財政検証で判明、年金「100年安心」ではなかった!公約を実現するには今後も調整が必要だ
上で「少なくとも」と書いたのは、スライドを適用される世代が後にずれれば、受給者総数が増えるからだ。したがって、受給者一人あたりの所要削減率は、0.9%より高くなる(あるいは、実施年数が多くなる)。 ■保険料収入は不足 次に、保険料について見てみよう。ここでは、2005年と2020年の比較を、厚生年金の厚生年金勘定について行うことにする(厚生年金の厚生年金勘定とは、厚生年金のうち、共済組合などを除く部分。なお、旧厚生年金と共済年金は、2015年に統合された)。
厚生労働省の「平成16年財政再計算結果」によると、2004年度財政再計算での標準的なケースでは、賃金上昇率は2.1%と想定されたので、保険料率一定でも、保険料収入は、2005年から2020年の15年間で、約3割増加するはずだった。 そして、保険料率は2005年の14.3%から2020年の18.3%まで28.0%引き上げられた。だから、保険料算定の基礎となる年収が3割増加すれば、保険料収入は、30+28=58%増加するはずだった。
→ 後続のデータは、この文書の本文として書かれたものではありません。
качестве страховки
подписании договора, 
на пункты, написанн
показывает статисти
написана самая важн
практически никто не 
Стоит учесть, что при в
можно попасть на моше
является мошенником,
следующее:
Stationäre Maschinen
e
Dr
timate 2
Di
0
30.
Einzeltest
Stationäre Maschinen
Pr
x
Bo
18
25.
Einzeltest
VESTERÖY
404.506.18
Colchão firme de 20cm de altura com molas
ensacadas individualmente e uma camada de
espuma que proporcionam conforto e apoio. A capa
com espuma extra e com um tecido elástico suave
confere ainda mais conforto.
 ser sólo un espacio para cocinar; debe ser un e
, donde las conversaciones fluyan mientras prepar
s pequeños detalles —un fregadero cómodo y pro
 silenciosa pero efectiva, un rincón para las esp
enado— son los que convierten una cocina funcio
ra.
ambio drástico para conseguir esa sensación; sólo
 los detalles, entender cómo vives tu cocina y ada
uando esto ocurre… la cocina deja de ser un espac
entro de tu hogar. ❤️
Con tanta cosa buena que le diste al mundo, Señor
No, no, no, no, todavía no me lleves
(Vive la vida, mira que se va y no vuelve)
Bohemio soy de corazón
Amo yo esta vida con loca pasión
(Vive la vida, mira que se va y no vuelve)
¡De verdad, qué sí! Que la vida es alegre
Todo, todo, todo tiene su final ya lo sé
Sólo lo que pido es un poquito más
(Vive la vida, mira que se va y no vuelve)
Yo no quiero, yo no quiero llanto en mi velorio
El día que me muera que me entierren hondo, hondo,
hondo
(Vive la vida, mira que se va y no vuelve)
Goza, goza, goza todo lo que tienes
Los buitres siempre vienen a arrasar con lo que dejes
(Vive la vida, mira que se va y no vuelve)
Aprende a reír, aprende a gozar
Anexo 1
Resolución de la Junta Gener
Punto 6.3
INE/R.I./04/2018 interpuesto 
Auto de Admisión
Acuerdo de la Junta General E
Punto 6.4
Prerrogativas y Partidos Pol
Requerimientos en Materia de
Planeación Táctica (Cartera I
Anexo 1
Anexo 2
2004年度財政再計算では、厚生年金の厚生年金勘定の保険料収入は、2005年度の20.8兆円から2020年度の34.8兆円まで、67.3%増加すると見積もられた。 実績はどうだったか? ここでは、厚生年金の厚生年金勘定だけを見ることにすると、2005年度の20.1兆円から2020年度の32.1兆円まで、59.7%しか増えなかった(厚生労働省、「公的年金各制度の財政収支状況」)。 保険料率は予定通りに引き上げられたので、見積りとの差は、賃金上昇率についての見通しが過大であったことによるものと考えられる。
したがって、2004年度財政再計算で見積もられていた保険料収入を得るには、保険料率を少なくとも1.673/1.6=1.046倍にしなければならない。つまり、約5%の引き上げが必要になる。したがって、保険料率は、18.3%で終わりでなく、少なくとも19.2%にする必要がある。 ここで「少なくとも」と書いたのは、年金額の場合と同じ理由による。保険料引き上げを適用する世代が後にずれると、保険料支払者が減少するので、保険料率をさらに高める必要があるからだ。厚生年金保険料率は、2割を超えることになるだろう。